● TO DO
**a.** Summarize the article below on beating the supermarket duopoly in two sentences.
**b.** In the supermarket duopoly article below, how many stores has Aldi expanded to?
**c.** In the supermarket duopoly article below, turn the paragraph beginning "No current challenger is equipped" into a brief bulleted list that keeps its main facts.

How to beat the supermarket duopoly flywheel
Aldi’s low-price disruption has hit a ceiling, and independent buying power is no longer enough. So how do the challengers win against the duopoly's $1B data and automation machine?
Between 2001 and 2020, Aldi executed one of the most successful retail disruptions in Australian history, taking its market share from zero to roughly 10%. But there the story stops. Today, six years later, despite expanding to nearly 600 stores, Aldi’s share remains pegged at around 10%. The plateau is not a failure of execution. It is the reality of trying to fight a compounding machine with a single weapon.
No current challenger is equipped to break the Woolworths and Coles flywheel by fighting them head-on. You cannot out-scale a duopoly that funds $880m automated distribution centres with high-margin retail media revenue. To beat the flywheel, challengers must abandon the volume war and exploit the structural blind spots of the incumbent model: hyper-local agility, uncompromised fresh food, and disciplined simplicity.

● STORED ROWS
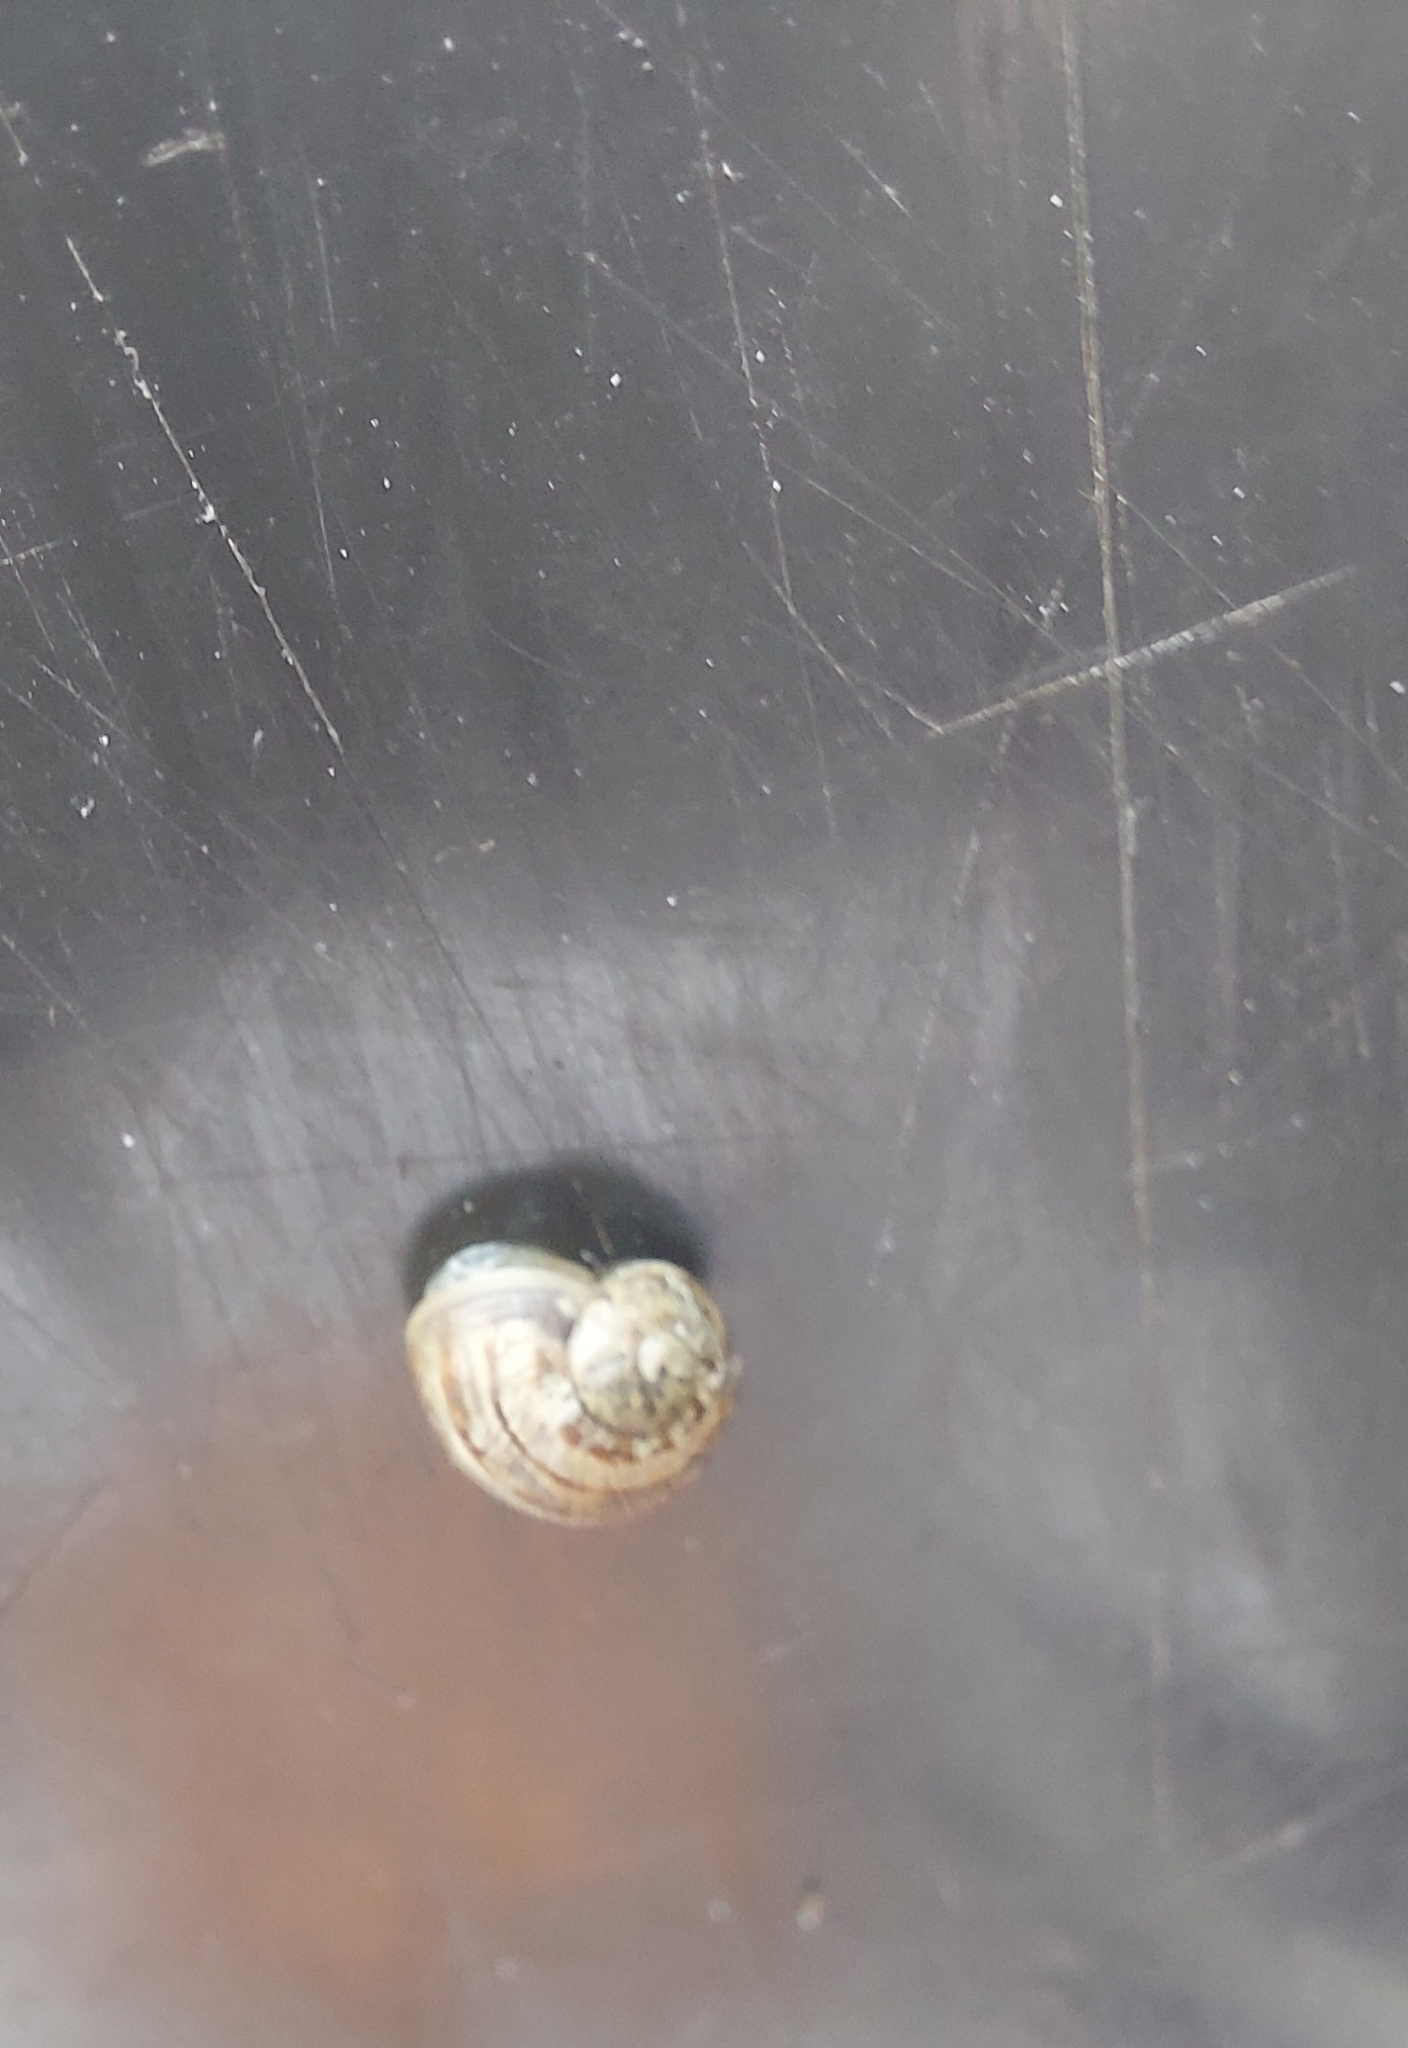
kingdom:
---
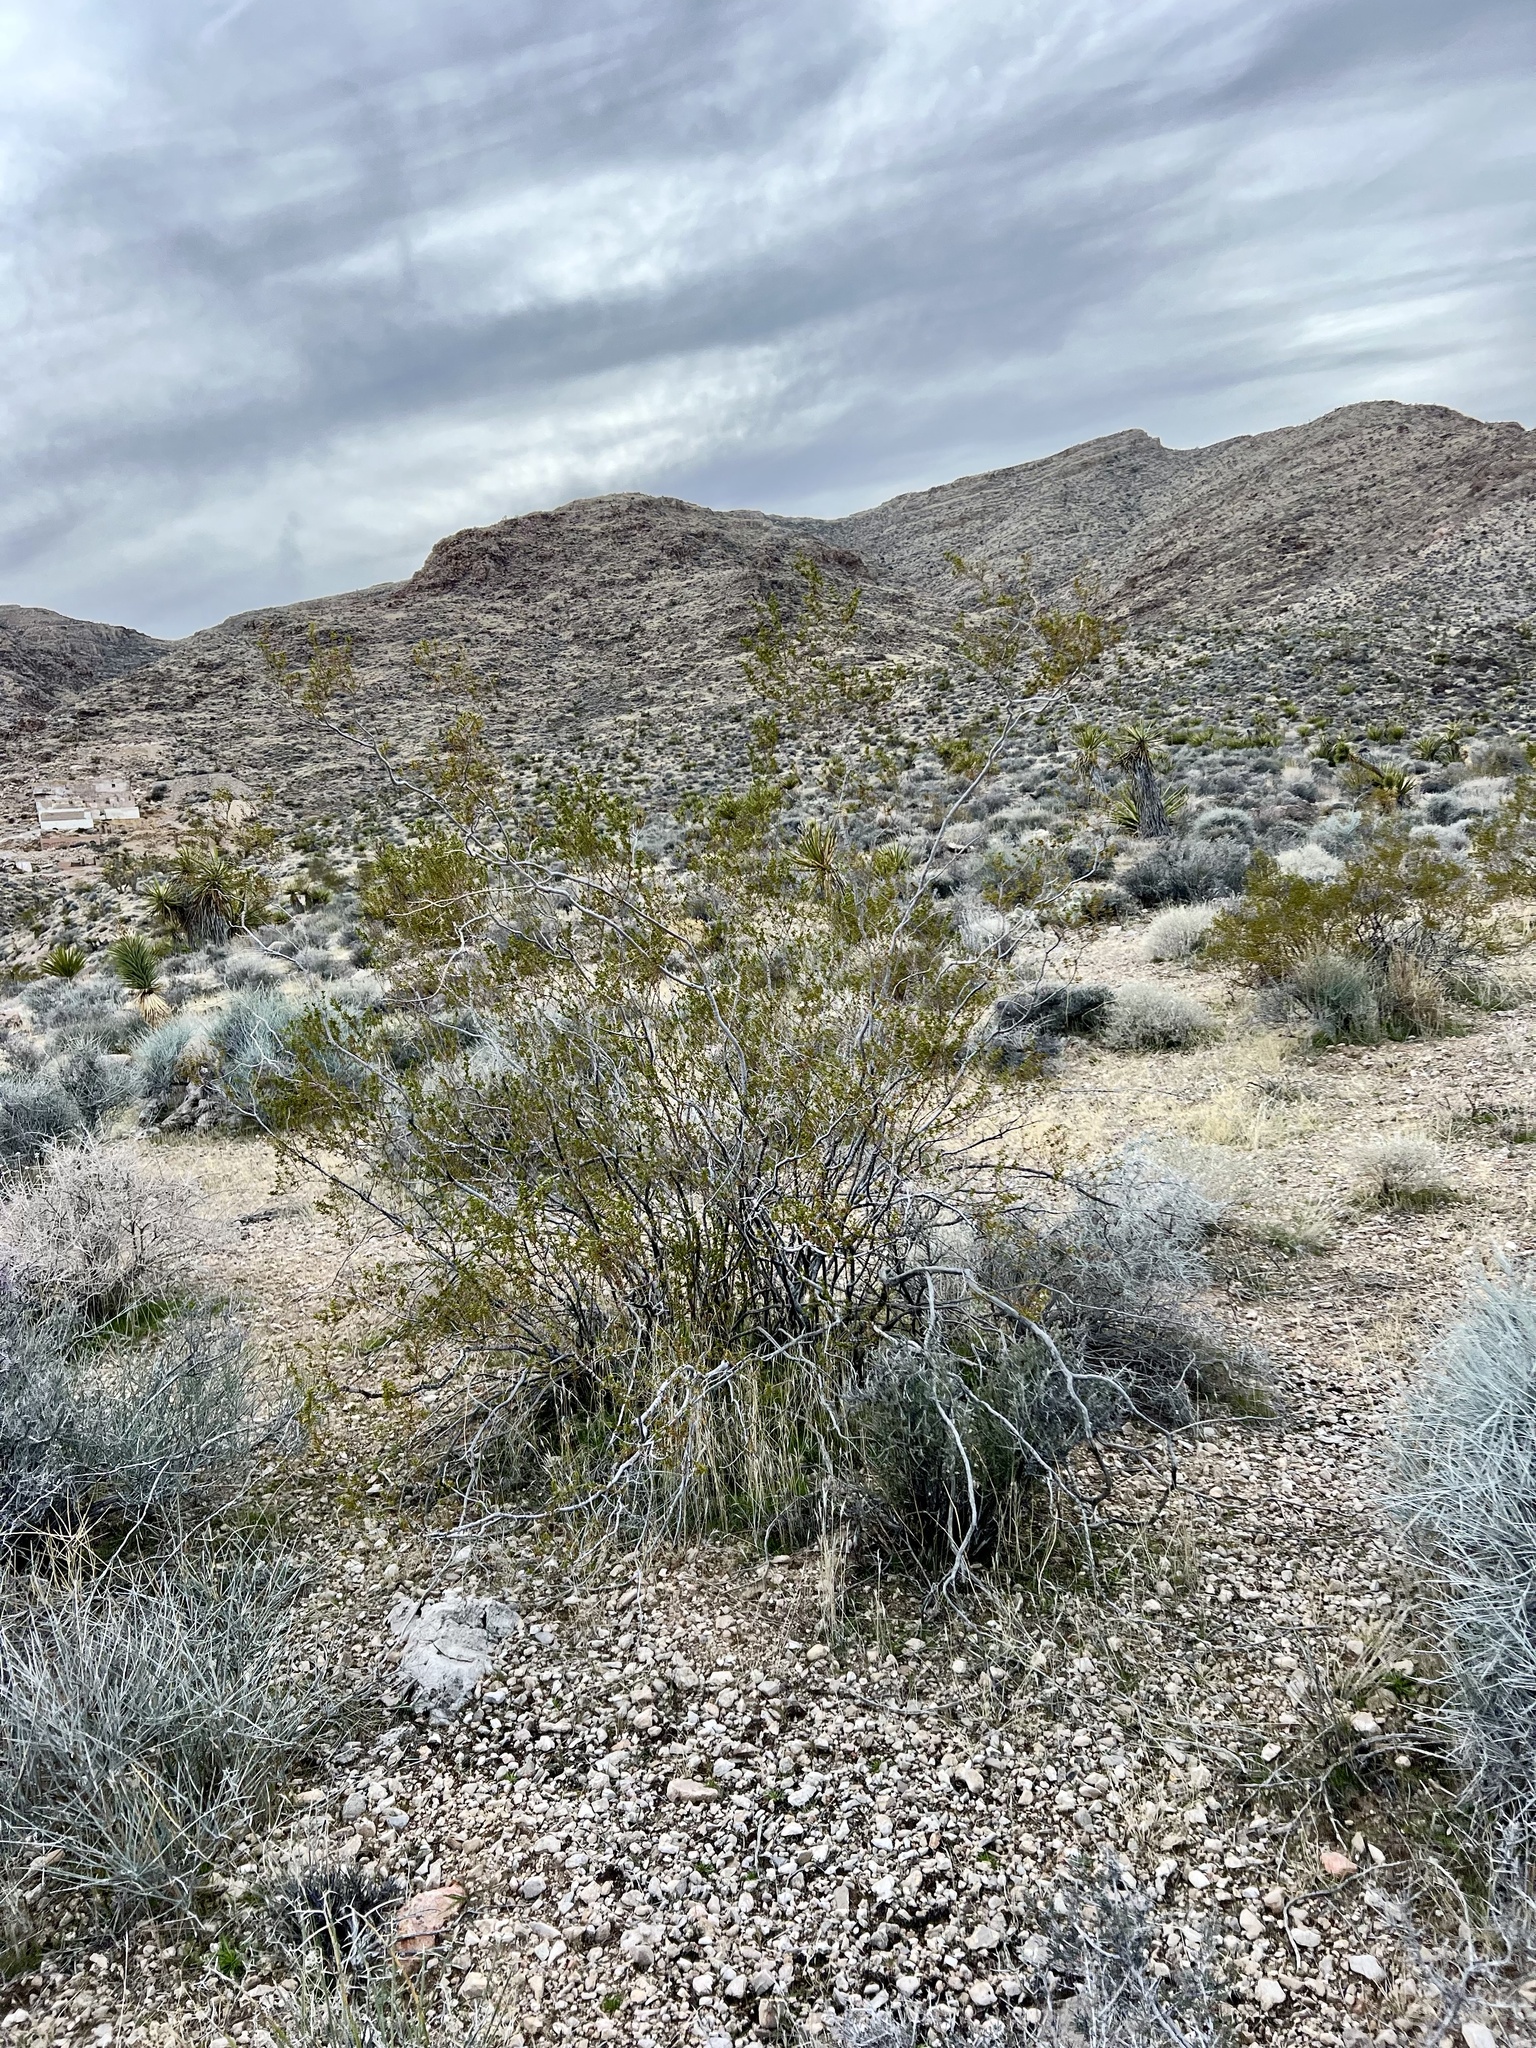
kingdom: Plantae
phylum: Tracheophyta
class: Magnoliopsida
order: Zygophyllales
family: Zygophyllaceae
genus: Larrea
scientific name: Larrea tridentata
...
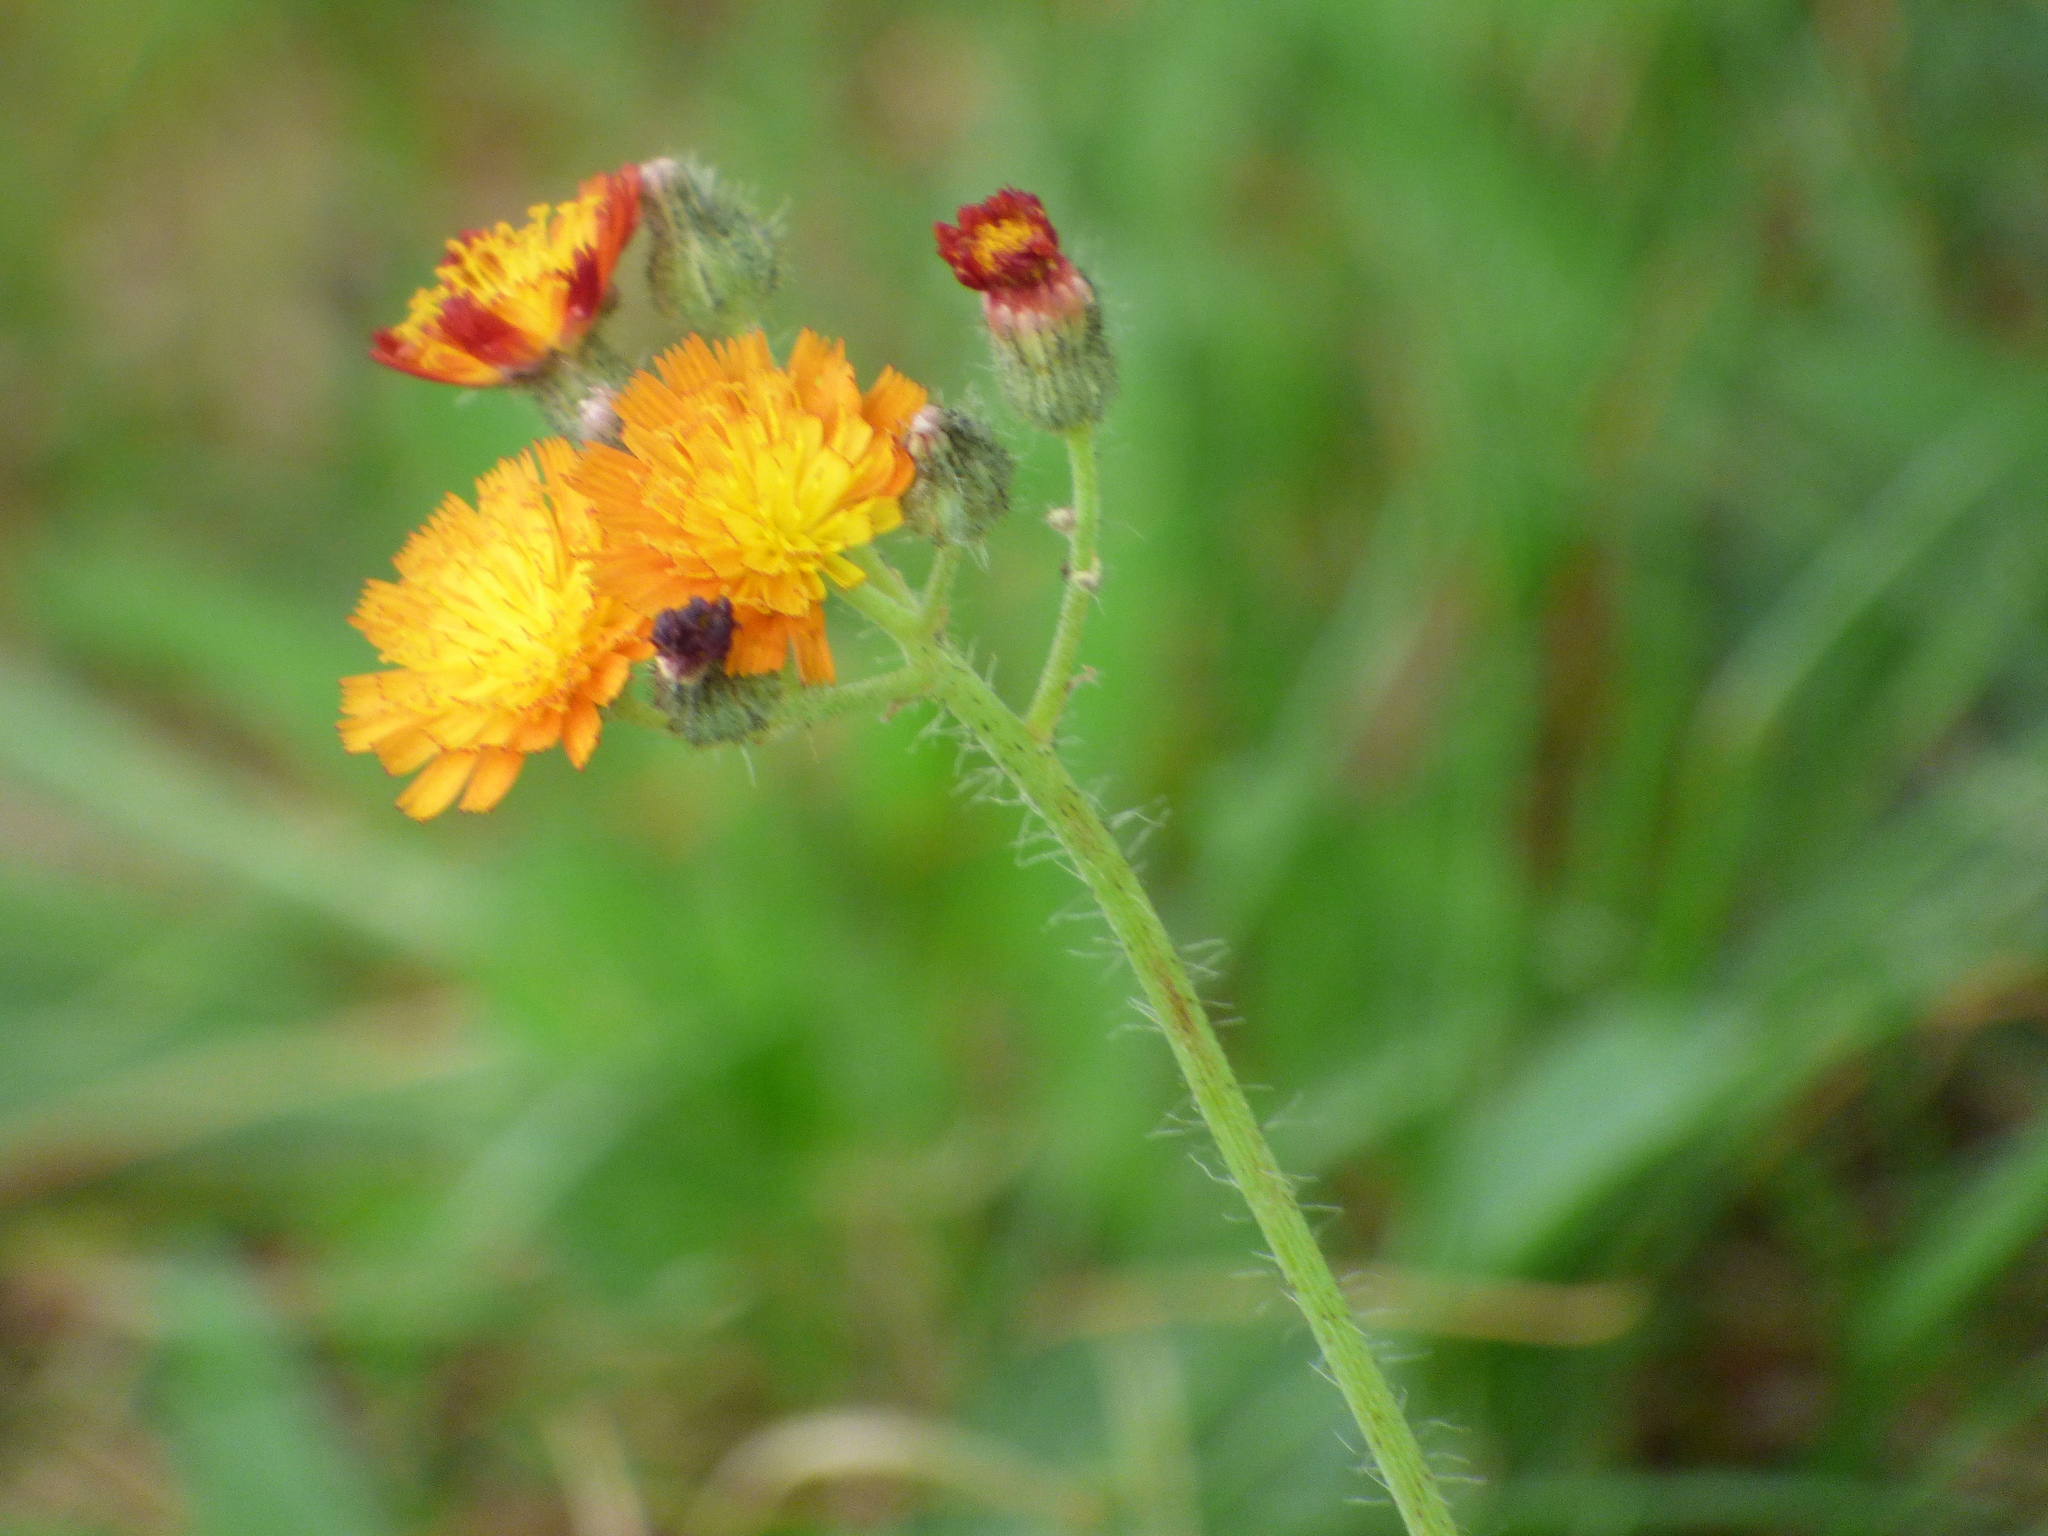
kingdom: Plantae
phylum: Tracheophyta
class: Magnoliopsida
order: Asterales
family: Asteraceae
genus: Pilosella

● ANSWERS PER TASK
**a.** Aldi raised its Australian market share from zero to roughly 10% between 2001 and 2020, but that share has stayed around 10% even as it expanded to nearly 600 stores. Challengers cannot out-scale Woolworths and Coles head-on, so they must abandon the volume war and exploit the incumbents' blind spots: hyper-local agility, uncompromised fresh food, and disciplined simplicity.

**b.** Nearly 600 stores.

**c.**
- No current challenger can break the Woolworths and Coles flywheel by fighting them head-on.
- The duopoly uses high-margin retail media revenue to fund $880m automated distribution centres, so it cannot be out-scaled.
- Challengers must abandon the volume war and exploit the incumbents' structural blind spots:
  - hyper-local agility
  - uncompromised fresh food
  - disciplined simplicity